The following command shows all the users:

$ curl http://localhost:8080/demo/all

The reply should be as follows:

[{"id":1,"name":"First","email":"[email protected]"}]

Make Some Security Changes

When you are on a production environment, you may be exposed to SQL injection attacks. A hacker may inject DROP TABLE or any other destructive SQL commands. So, as a security practice, you should make some changes to your database before you expose the application to your users.

The following command revokes all the privileges from the user associated with the Spring application:

mysql> revoke all on db_example.* from 'springuser'@'%';

Now the Spring application cannot do anything in the database.

The application must have some privileges, so use the following command to grant the minimum privileges the application needs:

mysql> grant select, insert, delete, update on db_example.* to 'springuser'@'%';

Removing all privileges and granting some privileges gives your Spring application the privileges necessary to make changes to only the data of the database and not the structure (schema).

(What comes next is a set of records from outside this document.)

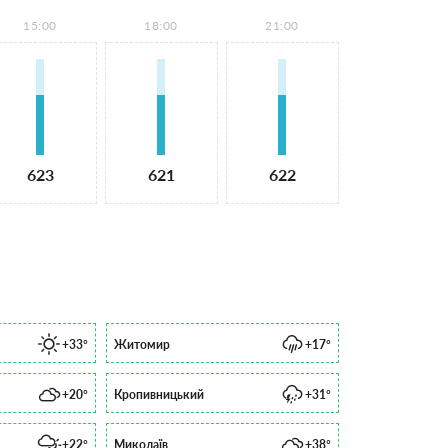
15:00
18:00
21:00
623
621
622
+33°
Житомир
+17°
+20°
Кропивницький
+31°
+22°
Миколаїв
+38°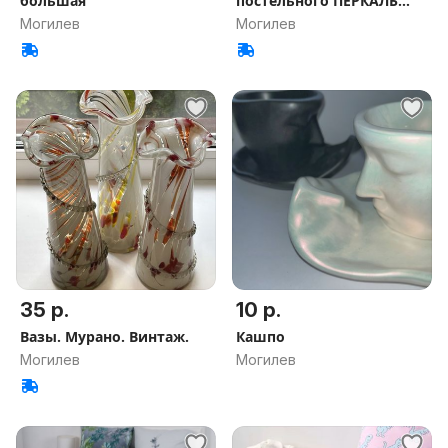
большая
постельного ПЕРКАЛЬ
100% хлопок
Могилев
Могилев
35 р.
10 р.
Вазы. Мурано. Винтаж.
Кашпо
Могилев
Могилев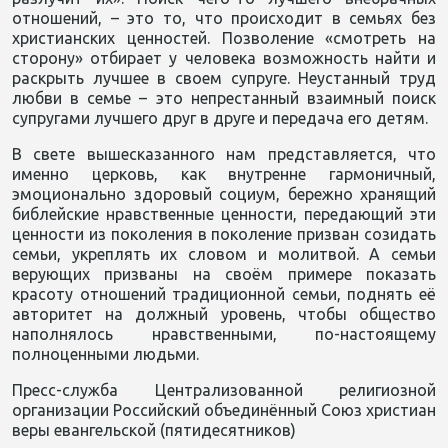
отношений, – это то, что происходит в семьях без
христианских ценностей. Позволение «смотреть на
сторону» отбирает у человека возможность найти и
раскрыть лучшее в своем супруге. Неустанный труд
любви в семье – это непрестанный взаимный поиск
супругами лучшего друг в друге и передача его детям.
В свете вышесказанного нам представляется, что
именно церковь, как внутренне гармоничный,
эмоционально здоровый социум, бережно хранящий
библейские нравственные ценности, передающий эти
ценности из поколения в поколение призван созидать
семьи, укреплять их словом и молитвой. А семьи
верующих призваны на своём примере показать
красоту отношений традиционной семьи, поднять её
авторитет на должный уровень, чтобы общество
наполнялось нравственными, по-настоящему
полноценными людьми.
Пресс-служба Централизованной религиозной
организации Российский объединённый Союз христиан
веры евангельской (пятидесятников)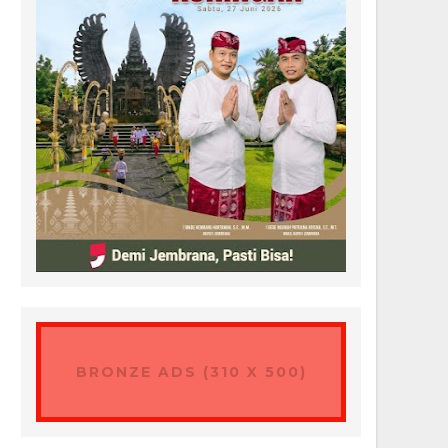
BRONZE ADS (310 X 500)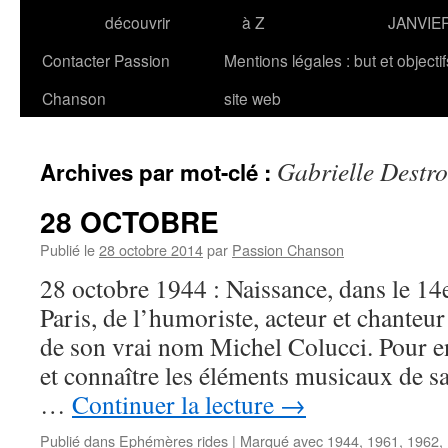
découvrir
à Z
JANVIE
Contacter Passion
Mentions légales : but et objecti
Chanson
site web
Gabrielle Destr
Archives par mot-clé :
28 OCTOBRE
Publié le
28 octobre 2014
par
Passion Chanson
28 octobre 1944 : Naissance, dans le 1
Paris, de l’humoriste, acteur et chant
de son vrai nom Michel Colucci. Pour en
et connaître les éléments musicaux de sa
…
Continuer la lecture
→
Publié dans
Ephémères rides
|
Marqué avec
1944
,
1961
,
1962
,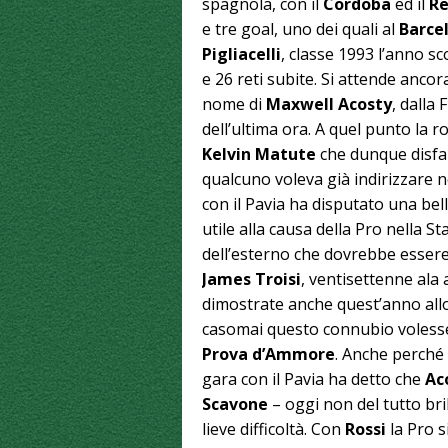
spagnola, con il
Cordoba
ed il
Re
e tre goal, uno dei quali al
Barcel
Pigliacelli
, classe 1993 l’anno s
e 26 reti subite. Si attende ancora
nome di
Maxwell Acosty
, dalla
dell’ultima ora. A quel punto la
Kelvin Matute
che dunque disfa 
qualcuno voleva già indirizzare n
con il Pavia ha disputato una bel
utile alla causa della Pro nella St
dell’esterno che dovrebbe esser
James Troisi
, ventisettenne ala 
dimostrate anche quest’anno al
casomai questo connubio volesse
Prova d’Ammore
. Anche perché 
gara con il Pavia ha detto che
Ac
Scavone
– oggi non del tutto bri
lieve difficoltà. Con
Rossi
la Pro s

When you want to make changes to the database:

  1. Regrant permissions.

  2. Change the spring.jpa.hibernate.ddl-auto to update.

  3. Re-run your applications.

Then repeat the two commands shown here to make your application safe for production use again. Better still, use a dedicated migration tool, such as Flyway or Liquibase.

Summary

Congratulations! You have just developed a Spring application that is bound to a MySQL database and is ready for production!